И прежде чем я успела опомниться, Луиза Александровна Ген, наша немецкая дама, крепко обняла меня.
- Воронская! Маленькая колдунья! Кого вы покорили! - в тот же вечер говорила мне Вера Дебицкая, относящаяся ко мне довольно дружески, - ведь Ген - это олицетворение казенщины и дисциплины! Чтобы добиться ее ласки или одобрения, надо уже родиться парфеткой; у нее есть свои любимицы, и других она не признает. И вдруг так с вами! Ничего не понимаю!
Действительно, это было не совсем обыденно, чтобы m-lle Ген похвалила или приласкала кого-нибудь. Нескладная, грубоватая, в больших, стучащих, как у мужчины, сапогах, с грубоватым голосом и с таким прямым, упорным взглядом, который пронизывал, казалось, всю душу насквозь, она являлась какою-то смесью резкой правды и грубой честности. Девочки не любили ее и прозвали за глаза солдаткой за резкий голос и манеры. Но пуще всего они не любили в ней ее ясного, проницательного и острого взгляда, от которого скрыться уже было нельзя. Меня же, сама не знаю почему, с первого же дня приезда потянуло к Луизе Александровне. И она как-то разом отличила меня. По крайней мере, я часто ловила ее взгляд, подолгу устремленный на меня с каким-то внимательным и добрым сочувствием.
Когда мы поднялись в дортуар в тот же вечер, в то время как я торопливо перебегала из умывальной комнаты к моему уголку, Луиза Александровна неожиданно остановила меня.
- Воронская! - произнесла она тихо, - зайди, когда управишься, в мою комнату.
- Хорошо, Fraulein, - отвечала я, приседая. Ген жила подле нашего дортуара в уютной хорошенькой комнатке. Когда я перешагнула порог этой комнаты, она сидела на диване, успев сменить свое форменное мундирное платье на просторный персидский халат.

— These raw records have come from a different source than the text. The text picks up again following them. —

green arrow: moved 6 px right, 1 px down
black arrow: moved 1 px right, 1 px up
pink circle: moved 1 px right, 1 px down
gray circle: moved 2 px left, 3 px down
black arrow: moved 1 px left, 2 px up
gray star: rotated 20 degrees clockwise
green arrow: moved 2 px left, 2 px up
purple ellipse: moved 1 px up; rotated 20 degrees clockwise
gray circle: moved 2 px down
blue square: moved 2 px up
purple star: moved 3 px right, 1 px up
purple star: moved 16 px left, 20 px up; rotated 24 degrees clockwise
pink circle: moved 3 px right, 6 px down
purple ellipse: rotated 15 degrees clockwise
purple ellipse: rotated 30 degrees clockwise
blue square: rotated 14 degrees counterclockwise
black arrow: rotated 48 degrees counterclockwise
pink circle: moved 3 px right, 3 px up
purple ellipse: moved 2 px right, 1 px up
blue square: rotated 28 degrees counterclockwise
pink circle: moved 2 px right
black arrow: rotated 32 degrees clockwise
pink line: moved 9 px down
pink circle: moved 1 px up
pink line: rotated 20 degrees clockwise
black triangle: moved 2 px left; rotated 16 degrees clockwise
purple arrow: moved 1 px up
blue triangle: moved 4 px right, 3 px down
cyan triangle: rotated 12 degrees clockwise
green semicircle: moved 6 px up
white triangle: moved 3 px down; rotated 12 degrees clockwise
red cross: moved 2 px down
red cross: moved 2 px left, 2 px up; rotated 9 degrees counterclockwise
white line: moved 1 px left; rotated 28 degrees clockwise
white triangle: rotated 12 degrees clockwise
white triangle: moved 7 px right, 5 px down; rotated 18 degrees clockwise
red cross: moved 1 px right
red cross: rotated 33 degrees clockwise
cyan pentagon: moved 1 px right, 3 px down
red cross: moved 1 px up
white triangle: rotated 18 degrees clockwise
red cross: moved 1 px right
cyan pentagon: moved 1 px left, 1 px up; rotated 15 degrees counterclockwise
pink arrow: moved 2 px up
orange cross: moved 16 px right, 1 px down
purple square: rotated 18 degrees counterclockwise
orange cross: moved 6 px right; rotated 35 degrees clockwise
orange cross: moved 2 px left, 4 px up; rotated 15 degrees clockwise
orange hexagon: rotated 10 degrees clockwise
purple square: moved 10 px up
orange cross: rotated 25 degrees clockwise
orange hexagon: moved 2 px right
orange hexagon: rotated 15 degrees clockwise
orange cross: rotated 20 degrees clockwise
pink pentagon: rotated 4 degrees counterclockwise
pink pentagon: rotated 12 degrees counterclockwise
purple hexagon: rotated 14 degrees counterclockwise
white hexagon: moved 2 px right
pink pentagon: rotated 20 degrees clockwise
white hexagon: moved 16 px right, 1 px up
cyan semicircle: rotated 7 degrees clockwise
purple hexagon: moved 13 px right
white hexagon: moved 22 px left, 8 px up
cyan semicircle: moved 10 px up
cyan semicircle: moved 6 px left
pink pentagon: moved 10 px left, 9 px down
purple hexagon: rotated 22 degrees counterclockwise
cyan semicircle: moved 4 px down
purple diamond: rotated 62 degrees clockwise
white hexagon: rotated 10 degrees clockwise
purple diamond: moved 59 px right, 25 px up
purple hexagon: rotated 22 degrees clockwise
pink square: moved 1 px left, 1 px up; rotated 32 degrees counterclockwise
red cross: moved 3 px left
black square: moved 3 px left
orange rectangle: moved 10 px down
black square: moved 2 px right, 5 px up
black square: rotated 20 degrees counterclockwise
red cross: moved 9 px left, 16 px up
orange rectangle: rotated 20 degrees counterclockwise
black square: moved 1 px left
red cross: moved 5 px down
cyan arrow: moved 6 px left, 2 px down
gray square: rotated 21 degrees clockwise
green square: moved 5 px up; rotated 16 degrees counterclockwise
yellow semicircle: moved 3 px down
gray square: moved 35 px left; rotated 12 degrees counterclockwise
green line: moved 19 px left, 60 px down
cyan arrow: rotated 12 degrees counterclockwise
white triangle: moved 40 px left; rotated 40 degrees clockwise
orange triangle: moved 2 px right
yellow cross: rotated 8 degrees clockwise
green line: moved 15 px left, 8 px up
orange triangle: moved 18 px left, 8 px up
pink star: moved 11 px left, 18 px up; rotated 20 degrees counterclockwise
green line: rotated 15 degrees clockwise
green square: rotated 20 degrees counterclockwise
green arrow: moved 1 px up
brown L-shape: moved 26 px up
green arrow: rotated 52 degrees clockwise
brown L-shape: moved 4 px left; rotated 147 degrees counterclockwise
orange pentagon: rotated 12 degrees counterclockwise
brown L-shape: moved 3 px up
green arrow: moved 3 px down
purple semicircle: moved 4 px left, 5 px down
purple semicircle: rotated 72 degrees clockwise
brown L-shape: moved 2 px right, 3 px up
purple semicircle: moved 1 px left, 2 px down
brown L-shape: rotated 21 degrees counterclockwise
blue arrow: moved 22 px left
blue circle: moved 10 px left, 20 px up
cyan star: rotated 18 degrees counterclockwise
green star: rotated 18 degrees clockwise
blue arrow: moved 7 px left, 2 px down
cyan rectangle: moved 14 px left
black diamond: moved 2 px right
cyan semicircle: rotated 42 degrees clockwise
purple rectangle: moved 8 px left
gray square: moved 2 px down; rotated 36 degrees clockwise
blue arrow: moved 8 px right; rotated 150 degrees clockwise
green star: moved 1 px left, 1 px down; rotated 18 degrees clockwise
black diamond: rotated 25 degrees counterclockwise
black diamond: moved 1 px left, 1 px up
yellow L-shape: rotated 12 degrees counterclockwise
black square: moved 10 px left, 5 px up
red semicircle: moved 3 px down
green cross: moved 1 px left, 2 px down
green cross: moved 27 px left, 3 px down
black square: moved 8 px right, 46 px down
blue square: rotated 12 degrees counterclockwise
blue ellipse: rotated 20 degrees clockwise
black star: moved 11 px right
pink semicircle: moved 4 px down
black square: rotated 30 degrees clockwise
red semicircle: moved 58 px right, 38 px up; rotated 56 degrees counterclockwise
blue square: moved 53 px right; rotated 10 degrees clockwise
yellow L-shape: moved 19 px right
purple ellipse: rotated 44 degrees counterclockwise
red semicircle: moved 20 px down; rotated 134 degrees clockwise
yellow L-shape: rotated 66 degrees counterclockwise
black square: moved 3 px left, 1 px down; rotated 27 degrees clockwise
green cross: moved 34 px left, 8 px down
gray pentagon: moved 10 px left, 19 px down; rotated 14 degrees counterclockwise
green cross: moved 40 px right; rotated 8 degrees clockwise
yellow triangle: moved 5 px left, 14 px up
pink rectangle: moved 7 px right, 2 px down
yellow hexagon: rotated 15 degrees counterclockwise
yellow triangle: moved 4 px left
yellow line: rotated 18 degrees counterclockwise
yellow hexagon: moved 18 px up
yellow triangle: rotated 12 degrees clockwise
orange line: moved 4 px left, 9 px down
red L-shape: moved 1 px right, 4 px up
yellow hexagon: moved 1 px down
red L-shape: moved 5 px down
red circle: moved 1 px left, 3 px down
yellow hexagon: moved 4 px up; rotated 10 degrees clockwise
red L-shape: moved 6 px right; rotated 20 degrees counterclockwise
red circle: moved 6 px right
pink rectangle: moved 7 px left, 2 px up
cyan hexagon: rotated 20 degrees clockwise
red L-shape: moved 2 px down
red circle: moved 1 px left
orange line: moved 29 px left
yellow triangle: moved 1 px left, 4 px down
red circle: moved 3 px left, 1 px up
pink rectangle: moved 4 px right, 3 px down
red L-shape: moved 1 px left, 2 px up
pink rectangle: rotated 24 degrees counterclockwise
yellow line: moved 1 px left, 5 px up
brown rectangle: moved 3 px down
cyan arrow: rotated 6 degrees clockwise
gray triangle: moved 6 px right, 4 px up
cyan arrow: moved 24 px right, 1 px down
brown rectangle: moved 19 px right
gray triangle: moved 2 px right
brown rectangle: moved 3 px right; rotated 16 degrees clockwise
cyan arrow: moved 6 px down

- Подойди сюда, девочка! - проговорила она, видя, что я стою в нерешительности у порога.
Я подошла.
- Тебе тяжело у нас? - проговорила она тихо.
- Очень, Fraulein! - вырвалось у меня искренно, помимо воли.
- Ты чувствуешь себя несчастливой?
- Да. Девочки чуждаются меня. Не хотят видеть во мне свою. Стараются подчеркнуть ежеминутно, что я не их, а чужестранка. Мне тяжело у вас, Fraulein, это правда.
- Дитя! Дитя! А сделала ли ты что-либо, чтобы заслужить их ласку?
- Я не люблю заслуживать ласки! - произнесла я с отпечатком презрения в голосе.
- Когда я была в твоем возрасте, я говорила так же. Я была независима и горда, как ты, милая Воронская, а потом покорилась. Жизнь всегда покоряет, а не мы ее. Ты горда сверх меры и из-за гордости не хочешь пойти навстречу к твоим будущим друзьям. Я понимаю, что тебя тянет к твоим бывшим одноклассницам, но ты побори себя. Старайся меньше бывать там. Право, ты сойдешься скорее с нашими, если...
- Я люблю Марионилочку! - вскрикнула я пылко, прервав ее. - Люблю мою Ольгу, люблю их всех!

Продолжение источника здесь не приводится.